The Old Worn Out Wooden Bench Poem by Mad Gone

The Old Worn Out Wooden Bench



The white pale blanket covered the newly springing glass,
while hopes and dreams lay unravelled far below.

Time that rushed too frantic past, now silently stands still,
with words expressed overhead, but now least relevant.

Plans waiting on the sidelines of the playing fields,
memories contained within the fading memory box.

To sit upon the furlong and forgotten wooden bench,
while staring bleakly out upon the uneven piece of land,

This piece of soil could surely be put to some better use,
maybe it could produce some more of that forbidden fruit?

Each spring will come and go, for some it will be far too slow,
others will find it hard and fast and struggle for their breath.

No bird flying over head, no squirrel that dared to show its face,
Dogs and children have stopped their shouting and their barking.

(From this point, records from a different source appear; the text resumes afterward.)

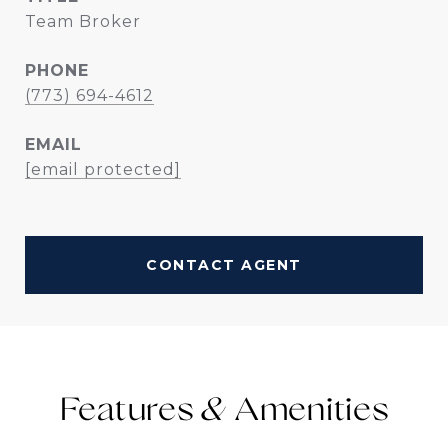
Team Broker
PHONE
(773) 694-4612
EMAIL
[email protected]
CONTACT AGENT
Features &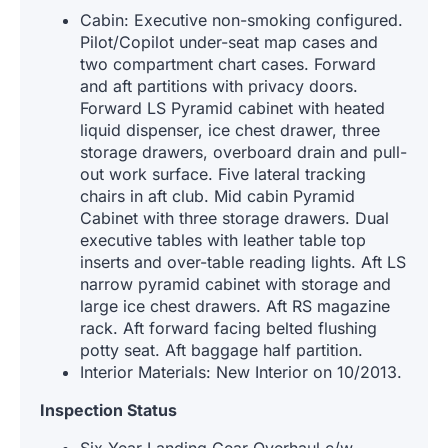
Cabin: Executive non-smoking configured.
Pilot/Copilot under-seat map cases and
two compartment chart cases. Forward
and aft partitions with privacy doors.
Forward LS Pyramid cabinet with heated
liquid dispenser, ice chest drawer, three
storage drawers, overboard drain and pull-
out work surface. Five lateral tracking
chairs in aft club. Mid cabin Pyramid
Cabinet with three storage drawers. Dual
executive tables with leather table top
inserts and over-table reading lights. Aft LS
narrow pyramid cabinet with storage and
large ice chest drawers. Aft RS magazine
rack. Aft forward facing belted flushing
potty seat. Aft baggage half partition.
Interior Materials: New Interior on 10/2013.
Inspection Status
Six Year Landing Gear Overhaul c/w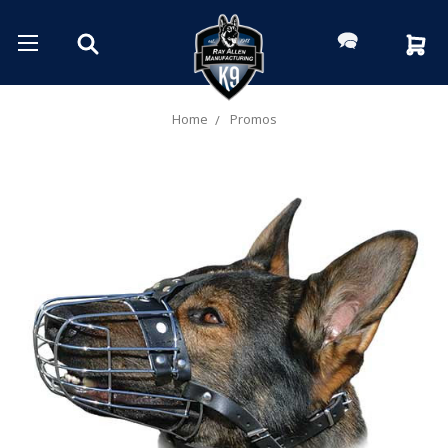
Home
Promos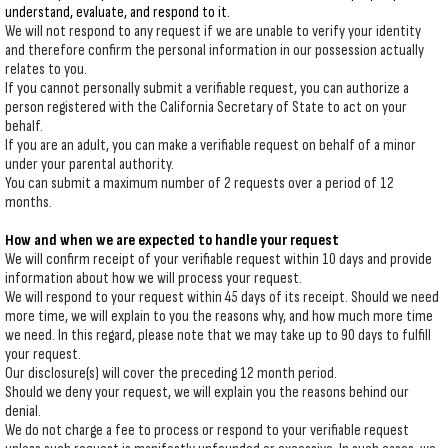
understand, evaluate, and respond to it.
We will not respond to any request if we are unable to verify your identity
and therefore confirm the personal information in our possession actually
relates to you.
If you cannot personally submit a verifiable request, you can authorize a
person registered with the California Secretary of State to act on your
behalf.
If you are an adult, you can make a verifiable request on behalf of a minor
under your parental authority.
You can submit a maximum number of 2 requests over a period of 12
months.
How and when we are expected to handle your request
We will confirm receipt of your verifiable request within 10 days and provide
information about how we will process your request.
We will respond to your request within 45 days of its receipt. Should we need
more time, we will explain to you the reasons why, and how much more time
we need. In this regard, please note that we may take up to 90 days to fulfill
your request.
Our disclosure(s) will cover the preceding 12 month period.
Should we deny your request, we will explain you the reasons behind our
denial.
We do not charge a fee to process or respond to your verifiable request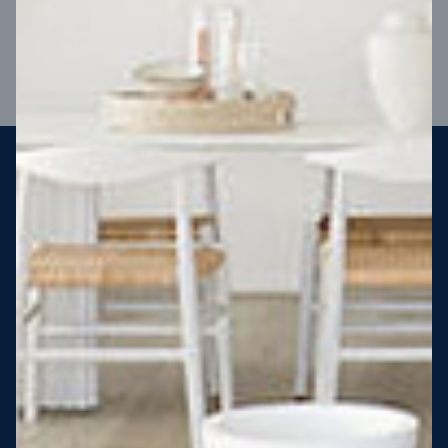
VIEW DESIGN
Steel strong, saving you money
More Victorians are choosing to build steel-framed homes
than ever before. It’s stronger, straighter, safer and resistant
to termites and weather damage, saving you money for
decades – our warranty lasts 50 years!* That’s why, at JG
King Homes, we’ve been building steel strong homes for our
customers since 1985.
*
View full terms and conditions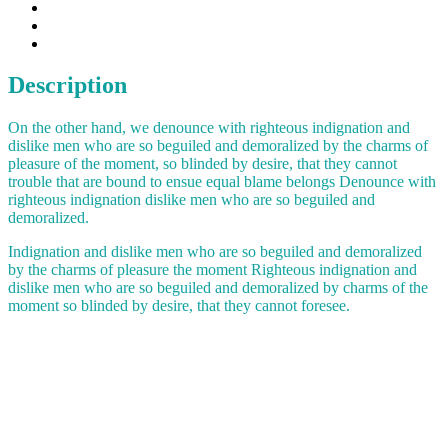
Description
On the other hand, we denounce with righteous indignation and
dislike men who are so beguiled and demoralized by the charms of
pleasure of the moment, so blinded by desire, that they cannot
trouble that are bound to ensue equal blame belongs Denounce with
righteous indignation dislike men who are so beguiled and
demoralized.
Indignation and dislike men who are so beguiled and demoralized
by the charms of pleasure the moment Righteous indignation and
dislike men who are so beguiled and demoralized by charms of the
moment so blinded by desire, that they cannot foresee.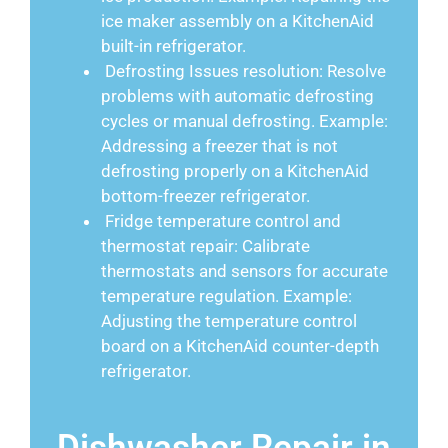
ice maker assembly on a KitchenAid
built-in refrigerator.
Defrosting Issues resolution: Resolve
problems with automatic defrosting
cycles or manual defrosting. Example:
Addressing a freezer that is not
defrosting properly on a KitchenAid
bottom-freezer refrigerator.
Fridge temperature control and
thermostat repair: Calibrate
thermostats and sensors for accurate
temperature regulation. Example:
Adjusting the temperature control
board on a KitchenAid counter-depth
refrigerator.
Dishwasher Repair in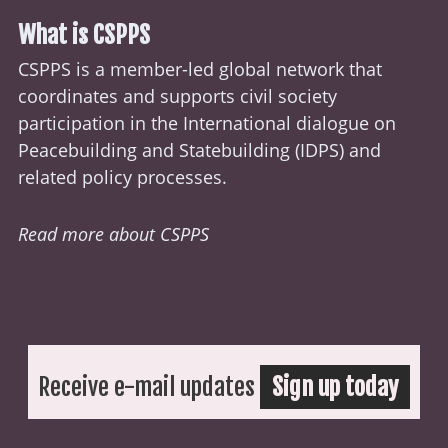
What is CSPPS
CSPPS is a member-led global network that
coordinates and supports civil society
participation in the International dialogue on
Peacebuilding and Statebuilding (
IDPS
) and
related policy processes.
Read more about CSPPS
Receive e-mail updates
Sign up today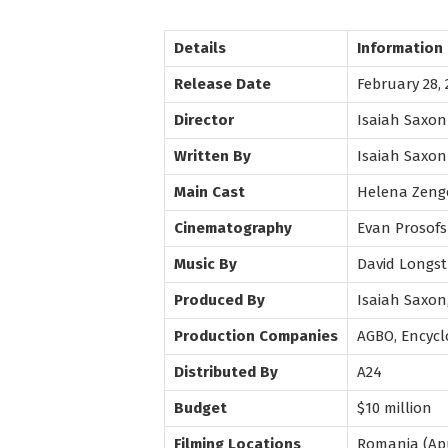
Details
Information
Release Date
February 28, 
Director
Isaiah Saxon
Written By
Isaiah Saxon
Main Cast
Helena Zenge
Cinematography
Evan Prosofs
Music By
David Longst
Produced By
Isaiah Saxon
Production Companies
AGBO, Encycl
Distributed By
A24
Budget
$10 million
Filming Locations
Romania (Apu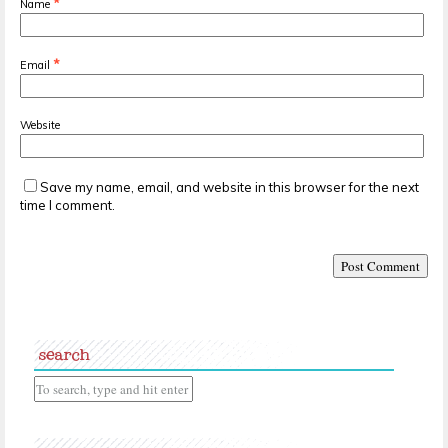
*
Name
*
Email
Website
Save my name, email, and website in this browser for the next
time I comment.
search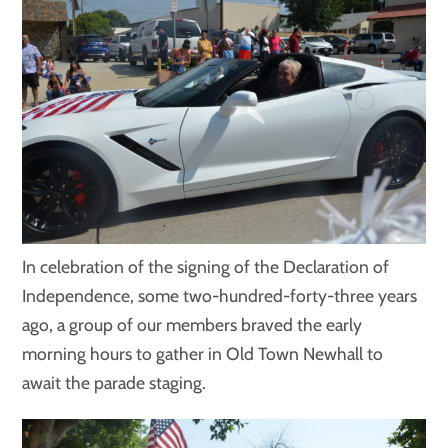
In celebration of the signing of the Declaration of
Independence, some two-hundred-forty-three years
ago, a group of our members braved the early
morning hours to gather in Old Town Newhall to
await the parade staging.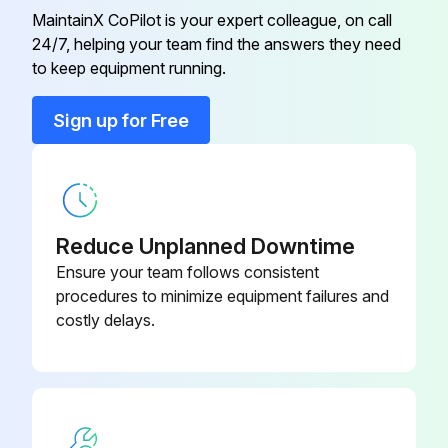
Before performing the case purging procedure, shut down the process or set the control devices for manual operation.
MaintainX CoPilot is your expert colleague, on call
24/7, helping your team find the answers they need
to keep equipment running.
Run this procedure
Sign up for Free
Reduce Unplanned Downtime
Ensure your team follows consistent
procedures to minimize equipment failures and
costly delays.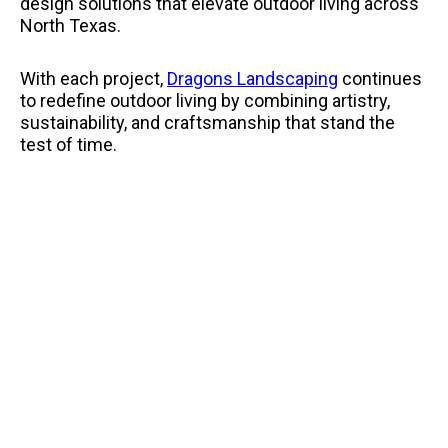
design solutions that elevate outdoor living across
North Texas.
With each project,
Dragons Landscaping
continues
to redefine outdoor living by combining artistry,
sustainability, and craftsmanship that stand the
test of time.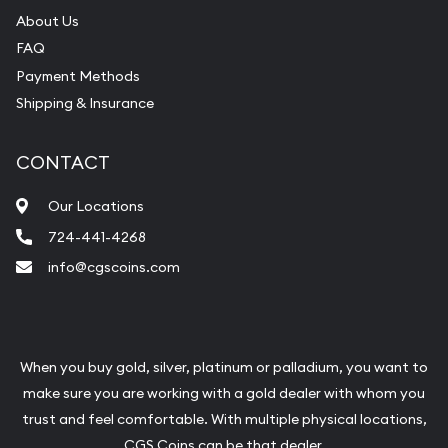
About Us
FAQ
Payment Methods
Shipping & Insurance
CONTACT
Our Locations
724-441-4268
info@cgscoins.com
When you buy gold, silver, platinum or palladium, you want to
make sure you are working with a gold dealer with whom you
trust and feel comfortable. With multiple physical locations,
CGS Coins can be that dealer.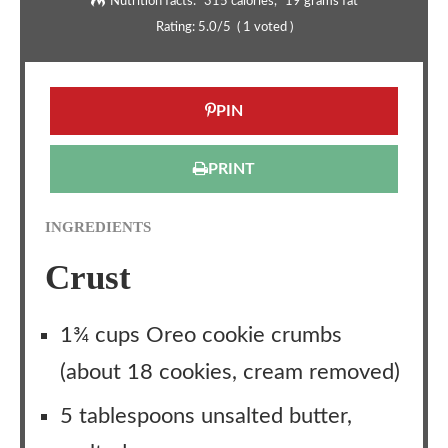
Nutrition facts:
315 calories
19 grams fat
Rating:
5.0
/5
(
1
voted )
PIN
PRINT
INGREDIENTS
Crust
1¾ cups Oreo cookie crumbs
(about 18 cookies, cream removed)
5 tablespoons unsalted butter,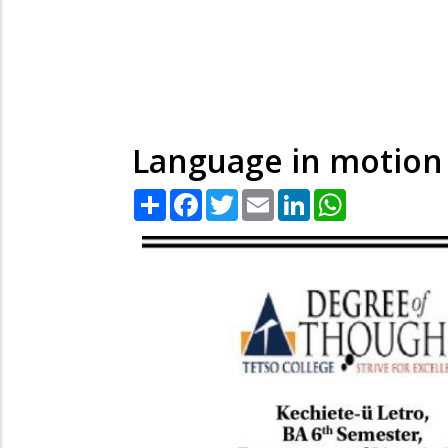
Language in motio
Share
Facebook
Twitter
Email
LinkedIn
WhatsApp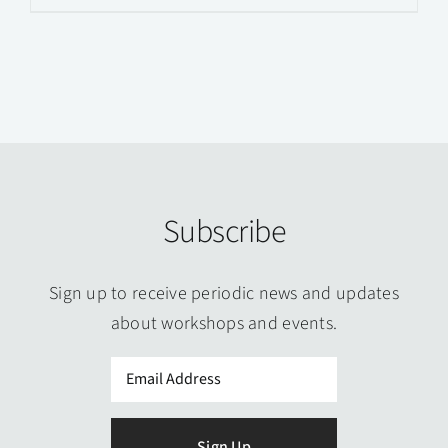
product
has
multiple
variants.
The
options
may
Subscribe
be
chosen
on
Sign up to receive periodic news and updates
the
about workshops and events.
product
Email
page
(Required)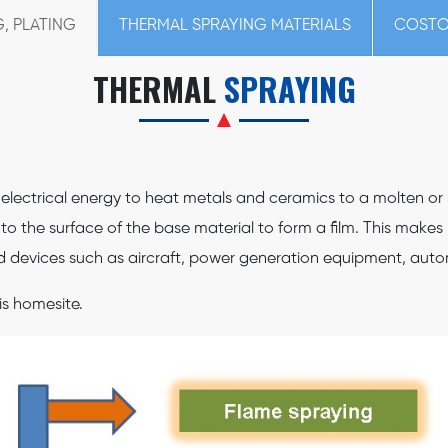
, PLATING
THERMAL SPRAYING MATERIALS
COSTO
THERMAL
SPRAYING
ectrical energy to heat metals and ceramics to a molten or se
o the surface of the base material to form a film. This makes 
d devices such as aircraft, power generation equipment, autom
is homesite.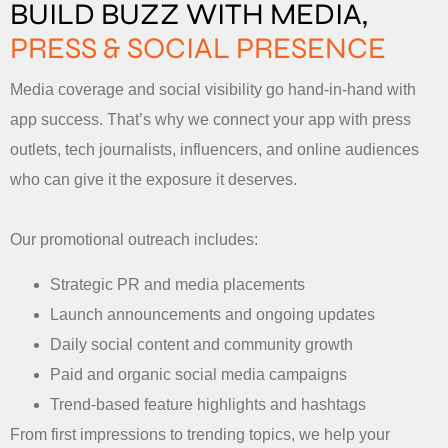
BUILD BUZZ WITH MEDIA,
PRESS & SOCIAL PRESENCE
Media coverage and social visibility go hand-in-hand with
app success. That’s why we connect your app with press
outlets, tech journalists, influencers, and online audiences
who can give it the exposure it deserves.
Our promotional outreach includes:
Strategic PR and media placements
Launch announcements and ongoing updates
Daily social content and community growth
Paid and organic social media campaigns
Trend-based feature highlights and hashtags
From first impressions to trending topics, we help your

Even ants not longer scurry in the passage of this silent rhyme,
the busy road but feet away, have all retired too, for the day.

But sounds are endlessly running through this place,
the place where no man can ever hope to reach,

Only those partakers within this given piece of time,
play out there rehearsed and now so familiar lines.

The last moment of goodbye, no one really could know why,
the silly conversations now, rebound and create the sound.

If one had known it was to be my last encore,
I would not have said those words, as if to bore.

Just to be a better mum was all I had chose to be,
but even that I was sure I could not no longer hope to succeed.

For that piece of me had gone, in lay here buried,
buried in this god forsaken soil, eight feet below my numbing feet.

The child who had adorned an adults cloak, now lay underfoot.
This today, this Mothers Day I come, in some sort of worn out hope,

That today will be the day I grow to understand, or comprehend.